Please repeat exactly the lines below from the one containing "Il est connu, pour" down to the one containing "as root user", both included, and nothing else.

RECORDS SHOWN below:

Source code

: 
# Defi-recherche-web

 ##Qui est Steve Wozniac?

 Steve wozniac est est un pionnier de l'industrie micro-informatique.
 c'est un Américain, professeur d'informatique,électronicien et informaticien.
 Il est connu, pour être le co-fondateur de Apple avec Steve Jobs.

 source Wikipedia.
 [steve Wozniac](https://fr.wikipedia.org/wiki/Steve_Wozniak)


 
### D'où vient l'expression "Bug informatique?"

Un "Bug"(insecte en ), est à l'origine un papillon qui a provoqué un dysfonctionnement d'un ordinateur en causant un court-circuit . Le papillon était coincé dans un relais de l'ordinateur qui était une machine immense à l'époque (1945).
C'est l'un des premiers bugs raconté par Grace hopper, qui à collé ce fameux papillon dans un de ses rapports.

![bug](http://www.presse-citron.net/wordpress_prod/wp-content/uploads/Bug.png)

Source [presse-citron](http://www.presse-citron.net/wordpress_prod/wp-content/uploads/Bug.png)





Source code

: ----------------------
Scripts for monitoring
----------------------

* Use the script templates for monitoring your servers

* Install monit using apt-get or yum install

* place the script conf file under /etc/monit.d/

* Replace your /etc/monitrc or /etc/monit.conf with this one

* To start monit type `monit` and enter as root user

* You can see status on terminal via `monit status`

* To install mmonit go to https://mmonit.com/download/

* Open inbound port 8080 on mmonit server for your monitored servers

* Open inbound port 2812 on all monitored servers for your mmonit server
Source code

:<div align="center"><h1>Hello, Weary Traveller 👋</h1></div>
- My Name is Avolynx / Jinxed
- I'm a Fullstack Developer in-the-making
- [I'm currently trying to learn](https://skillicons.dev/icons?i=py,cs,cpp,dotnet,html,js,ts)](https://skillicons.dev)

End of RECORDS SHOWN.

_RESPONSE_:
 Il est connu, pour être le co-fondateur de Apple avec Steve Jobs.

 source Wikipedia.
 [steve Wozniac](https://fr.wikipedia.org/wiki/Steve_Wozniak)


 
### D'où vient l'expression "Bug informatique?"

Un "Bug"(insecte en ), est à l'origine un papillon qui a provoqué un dysfonctionnement d'un ordinateur en causant un court-circuit . Le papillon était coincé dans un relais de l'ordinateur qui était une machine immense à l'époque (1945).
C'est l'un des premiers bugs raconté par Grace hopper, qui à collé ce fameux papillon dans un de ses rapports.

![bug](http://www.presse-citron.net/wordpress_prod/wp-content/uploads/Bug.png)

Source [presse-citron](http://www.presse-citron.net/wordpress_prod/wp-content/uploads/Bug.png)





Source code

: ----------------------
Scripts for monitoring
----------------------

* Use the script templates for monitoring your servers

* Install monit using apt-get or yum install

* place the script conf file under /etc/monit.d/

* Replace your /etc/monitrc or /etc/monit.conf with this one

* To start monit type `monit` and enter as root user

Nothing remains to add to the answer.